CoolClientの運用における新機軸は、ブラウザからログインデータを収集するためにインフォスティーラーを展開することです。Kasperskyは、Chrome(亜種A)、Edge(亜種B)、そして任意のChromium系ブラウザを標的にするより汎用的な亜種Cという、3つの異なるファミリーを記録しました。

出典: Kaspersky
もう一つ注目すべき運用上の変化として、ブラウザデータの窃取と文書の持ち出しが、検知回避のためにGoogle DriveやPixeldrainといった正規の公開サービス向けのハードコードされたAPIトークンを利用するようになっています。
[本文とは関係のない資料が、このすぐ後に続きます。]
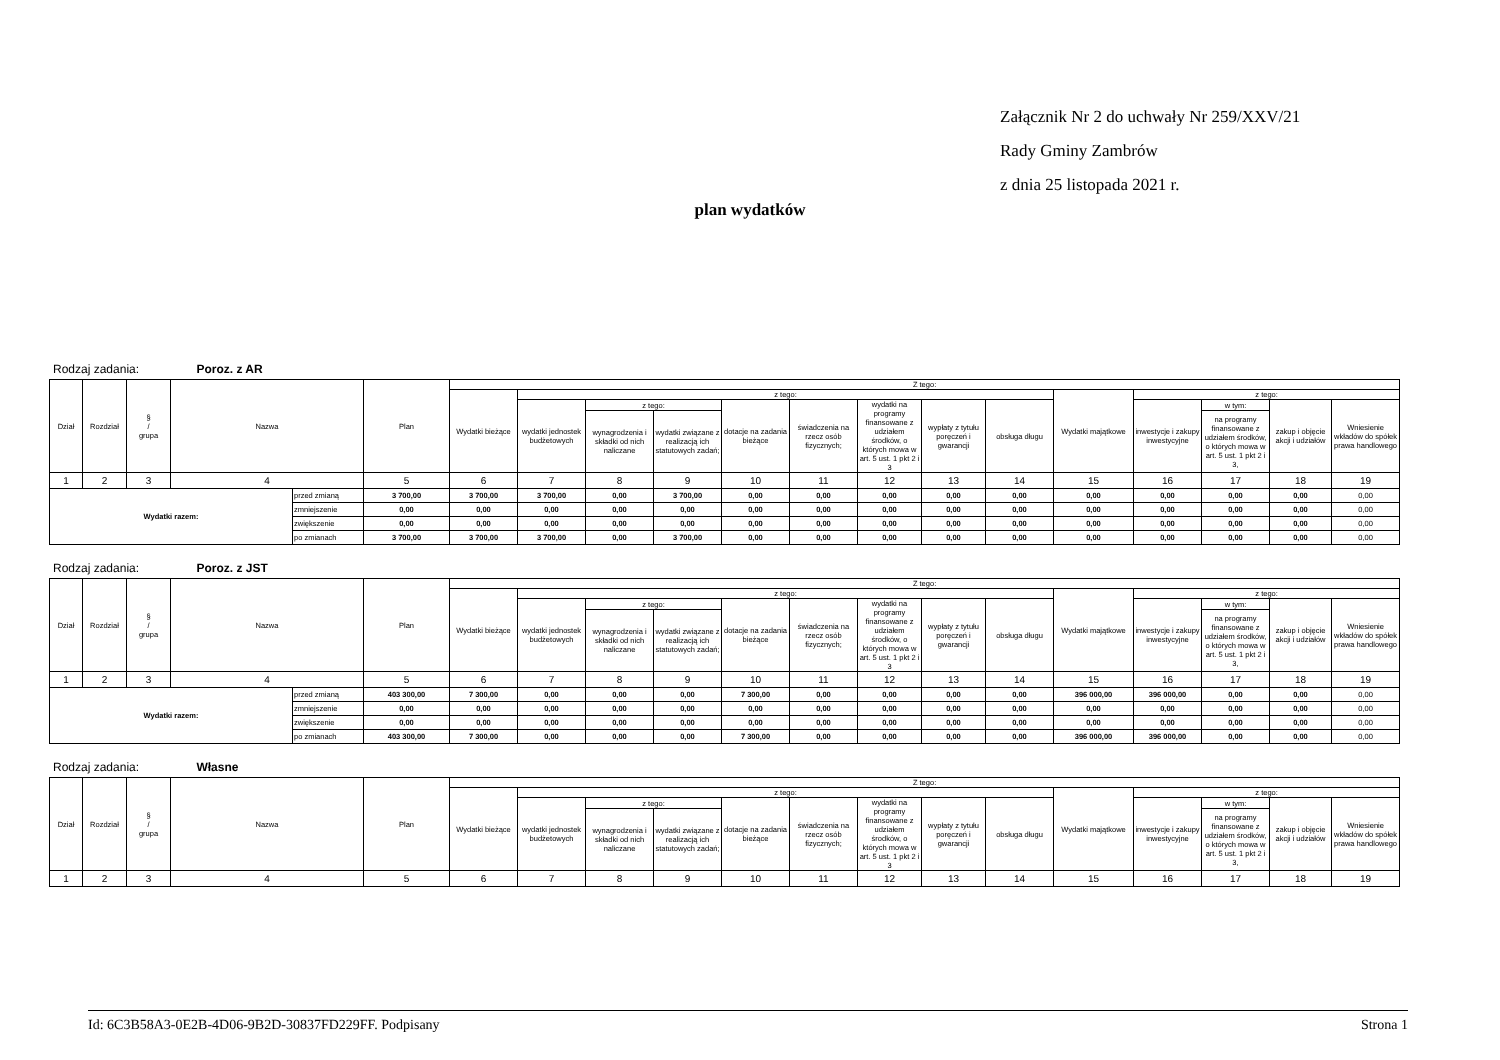Załącznik Nr 2 do uchwały Nr 259/XXV/21
Rady Gminy Zambrów
z dnia 25 listopada 2021 r.
plan wydatków
Rodzaj zadania: Poroz. z AR
| Dział | Rozdział | § / grupa | Nazwa | | Plan | Z tego: | | | | | | | | | | | | | |
| --- | --- | --- | --- | --- | --- | --- | --- | --- | --- | --- | --- | --- | --- | --- | --- | --- | --- | --- | --- |
| | | | | | | Wydatki bieżące | z tego: | | | | | | | | Wydatki majątkowe | z tego: | | | |
| | | | | | | | wydatki jednostek budżetowych | z tego: | | dotacje na zadania bieżące | świadczenia na rzecz osób fizycznych; | wydatki na programy finansowane z udziałem środków, o których mowa w art. 5 ust. 1 pkt 2 i 3 | wypłaty z tytułu poręczeń i gwarancji | obsługa długu | | inwestycje i zakupy inwestycyjne | w tym: | zakup i objęcie akcji i udziałów | Wniesienie wkładów do spółek prawa handlowego |
| | | | | | | | | wynagrodzenia i składki od nich naliczane | wydatki związane z realizacją ich statutowych zadań; | | | | | | | | na programy finansowane z udziałem środków, o których mowa w art. 5 ust. 1 pkt 2 i 3, | | |
| 1 | 2 | 3 | 4 | | 5 | 6 | 7 | 8 | 9 | 10 | 11 | 12 | 13 | 14 | 15 | 16 | 17 | 18 | 19 |
| Wydatki razem: | | | | przed zmianą | 3 700,00 | 3 700,00 | 3 700,00 | 0,00 | 3 700,00 | 0,00 | 0,00 | 0,00 | 0,00 | 0,00 | 0,00 | 0,00 | 0,00 | 0,00 | 0,00 |
| | | | | zmniejszenie | 0,00 | 0,00 | 0,00 | 0,00 | 0,00 | 0,00 | 0,00 | 0,00 | 0,00 | 0,00 | 0,00 | 0,00 | 0,00 | 0,00 | 0,00 |
| | | | | zwiększenie | 0,00 | 0,00 | 0,00 | 0,00 | 0,00 | 0,00 | 0,00 | 0,00 | 0,00 | 0,00 | 0,00 | 0,00 | 0,00 | 0,00 | 0,00 |
| | | | | po zmianach | 3 700,00 | 3 700,00 | 3 700,00 | 0,00 | 3 700,00 | 0,00 | 0,00 | 0,00 | 0,00 | 0,00 | 0,00 | 0,00 | 0,00 | 0,00 | 0,00 |
Rodzaj zadania: Poroz. z JST
| Dział | Rozdział | § / grupa | Nazwa | | Plan | Z tego: | | | | | | | | | | | | | |
| --- | --- | --- | --- | --- | --- | --- | --- | --- | --- | --- | --- | --- | --- | --- | --- | --- | --- | --- | --- |
| | | | | | | Wydatki bieżące | z tego: | | | | | | | | Wydatki majątkowe | z tego: | | | |
| | | | | | | | wydatki jednostek budżetowych | z tego: | | dotacje na zadania bieżące | świadczenia na rzecz osób fizycznych; | wydatki na programy finansowane z udziałem środków, o których mowa w art. 5 ust. 1 pkt 2 i 3 | wypłaty z tytułu poręczeń i gwarancji | obsługa długu | | inwestycje i zakupy inwestycyjne | w tym: | zakup i objęcie akcji i udziałów | Wniesienie wkładów do spółek prawa handlowego |
| | | | | | | | | wynagrodzenia i składki od nich naliczane | wydatki związane z realizacją ich statutowych zadań; | | | | | | | | na programy finansowane z udziałem środków, o których mowa w art. 5 ust. 1 pkt 2 i 3, | | |
| 1 | 2 | 3 | 4 | | 5 | 6 | 7 | 8 | 9 | 10 | 11 | 12 | 13 | 14 | 15 | 16 | 17 | 18 | 19 |
| Wydatki razem: | | | | przed zmianą | 403 300,00 | 7 300,00 | 0,00 | 0,00 | 0,00 | 7 300,00 | 0,00 | 0,00 | 0,00 | 0,00 | 396 000,00 | 396 000,00 | 0,00 | 0,00 | 0,00 |
| | | | | zmniejszenie | 0,00 | 0,00 | 0,00 | 0,00 | 0,00 | 0,00 | 0,00 | 0,00 | 0,00 | 0,00 | 0,00 | 0,00 | 0,00 | 0,00 | 0,00 |
| | | | | zwiększenie | 0,00 | 0,00 | 0,00 | 0,00 | 0,00 | 0,00 | 0,00 | 0,00 | 0,00 | 0,00 | 0,00 | 0,00 | 0,00 | 0,00 | 0,00 |
| | | | | po zmianach | 403 300,00 | 7 300,00 | 0,00 | 0,00 | 0,00 | 7 300,00 | 0,00 | 0,00 | 0,00 | 0,00 | 396 000,00 | 396 000,00 | 0,00 | 0,00 | 0,00 |
Rodzaj zadania: Własne
| Dział | Rozdział | § / grupa | Nazwa | Plan | Z tego: | | | | | | | | | | | | | |
| --- | --- | --- | --- | --- | --- | --- | --- | --- | --- | --- | --- | --- | --- | --- | --- | --- | --- | --- |
| | | | | | Wydatki bieżące | z tego: | | | | | | | | Wydatki majątkowe | z tego: | | | |
| | | | | | | wydatki jednostek budżetowych | z tego: | | dotacje na zadania bieżące | świadczenia na rzecz osób fizycznych; | wydatki na programy finansowane z udziałem środków, o których mowa w art. 5 ust. 1 pkt 2 i 3 | wypłaty z tytułu poręczeń i gwarancji | obsługa długu | | inwestycje i zakupy inwestycyjne | w tym: | zakup i objęcie akcji i udziałów | Wniesienie wkładów do spółek prawa handlowego |
| | | | | | | | wynagrodzenia i składki od nich naliczane | wydatki związane z realizacją ich statutowych zadań; | | | | | | | | na programy finansowane z udziałem środków, o których mowa w art. 5 ust. 1 pkt 2 i 3, | | |
| 1 | 2 | 3 | 4 | 5 | 6 | 7 | 8 | 9 | 10 | 11 | 12 | 13 | 14 | 15 | 16 | 17 | 18 | 19 |
Id: 6C3B58A3-0E2B-4D06-9B2D-30837FD229FF. Podpisany Strona 1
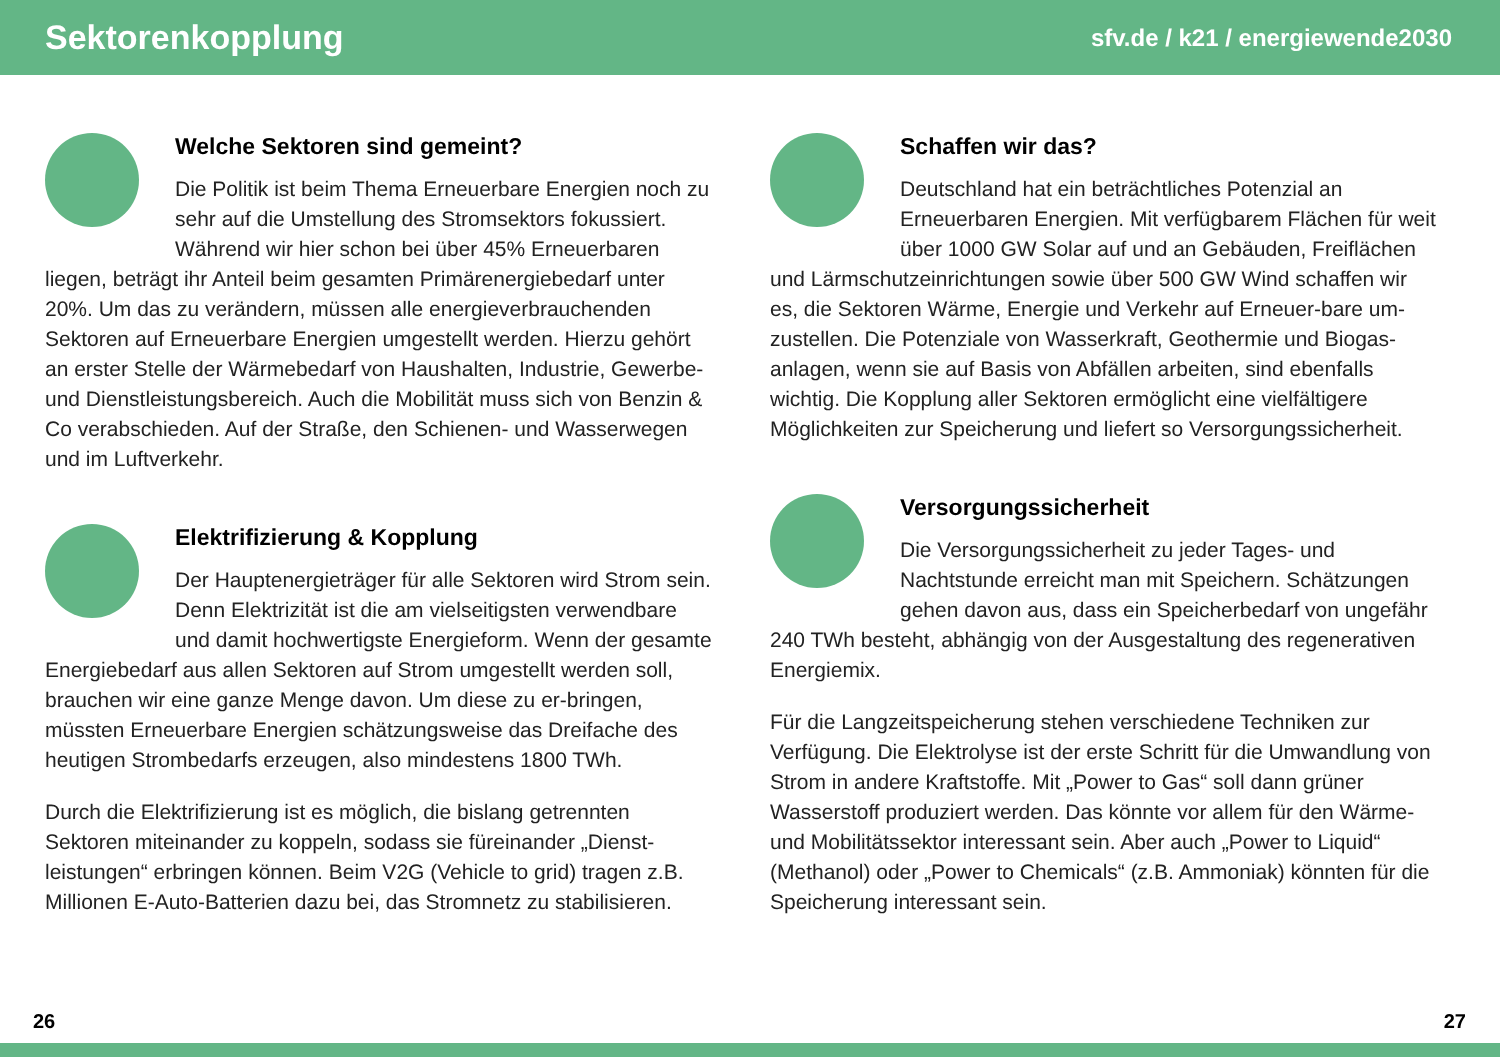Sektorenkopplung
sfv.de / k21 / energiewende2030
Welche Sektoren sind gemeint?
Die Politik ist beim Thema Erneuerbare Energien noch zu sehr auf die Umstellung des Stromsektors fokussiert. Während wir hier schon bei über 45% Erneuerbaren liegen, beträgt ihr Anteil beim gesamten Primärenergiebedarf unter 20%. Um das zu verändern, müssen alle energieverbrauchenden Sektoren auf Erneuerbare Energien umgestellt werden. Hierzu gehört an erster Stelle der Wärmebedarf von Haushalten, Industrie, Gewerbe- und Dienstleistungsbereich. Auch die Mobilität muss sich von Benzin & Co verabschieden. Auf der Straße, den Schienen- und Wasserwegen und im Luftverkehr.
Elektrifizierung & Kopplung
Der Hauptenergieträger für alle Sektoren wird Strom sein. Denn Elektrizität ist die am vielseitigsten verwendbare und damit hochwertigste Energieform. Wenn der gesamte Energiebedarf aus allen Sektoren auf Strom umgestellt werden soll, brauchen wir eine ganze Menge davon. Um diese zu er-bringen, müssten Erneuerbare Energien schätzungsweise das Dreifache des heutigen Strombedarfs erzeugen, also mindestens 1800 TWh.
Durch die Elektrifizierung ist es möglich, die bislang getrennten Sektoren miteinander zu koppeln, sodass sie füreinander „Dienst-leistungen“ erbringen können. Beim V2G (Vehicle to grid) tragen z.B. Millionen E-Auto-Batterien dazu bei, das Stromnetz zu stabilisieren.
Schaffen wir das?
Deutschland hat ein beträchtliches Potenzial an Erneuerbaren Energien. Mit verfügbarem Flächen für weit über 1000 GW Solar auf und an Gebäuden, Freiflächen und Lärmschutzeinrichtungen sowie über 500 GW Wind schaffen wir es, die Sektoren Wärme, Energie und Verkehr auf Erneuer-bare um-zustellen. Die Potenziale von Wasserkraft, Geothermie und Biogas-anlagen, wenn sie auf Basis von Abfällen arbeiten, sind ebenfalls wichtig. Die Kopplung aller Sektoren ermöglicht eine vielfältigere Möglichkeiten zur Speicherung und liefert so Versorgungssicherheit.
Versorgungssicherheit
Die Versorgungssicherheit zu jeder Tages- und Nachtstunde erreicht man mit Speichern. Schätzungen gehen davon aus, dass ein Speicherbedarf von ungefähr 240 TWh besteht, abhängig von der Ausgestaltung des regenerativen Energiemix.
Für die Langzeitspeicherung stehen verschiedene Techniken zur Verfügung. Die Elektrolyse ist der erste Schritt für die Umwandlung von Strom in andere Kraftstoffe. Mit „Power to Gas“ soll dann grüner Wasserstoff produziert werden. Das könnte vor allem für den Wärme- und Mobilitätssektor interessant sein. Aber auch „Power to Liquid“ (Methanol) oder „Power to Chemicals“ (z.B. Ammoniak) könnten für die Speicherung interessant sein.
26 27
Mustang Pandaはツールセットと運用特性の進化を続けています。先月、Kasperskyは、政府システム上でToneShellバックドアの亜種を展開した新しいカーネルモードローダーについて報告しました。
今月初めには、台湾の国家安全局が、重要インフラを標的とする最も多産で大量の脅威の一つとしてMustang Pandaを挙げました。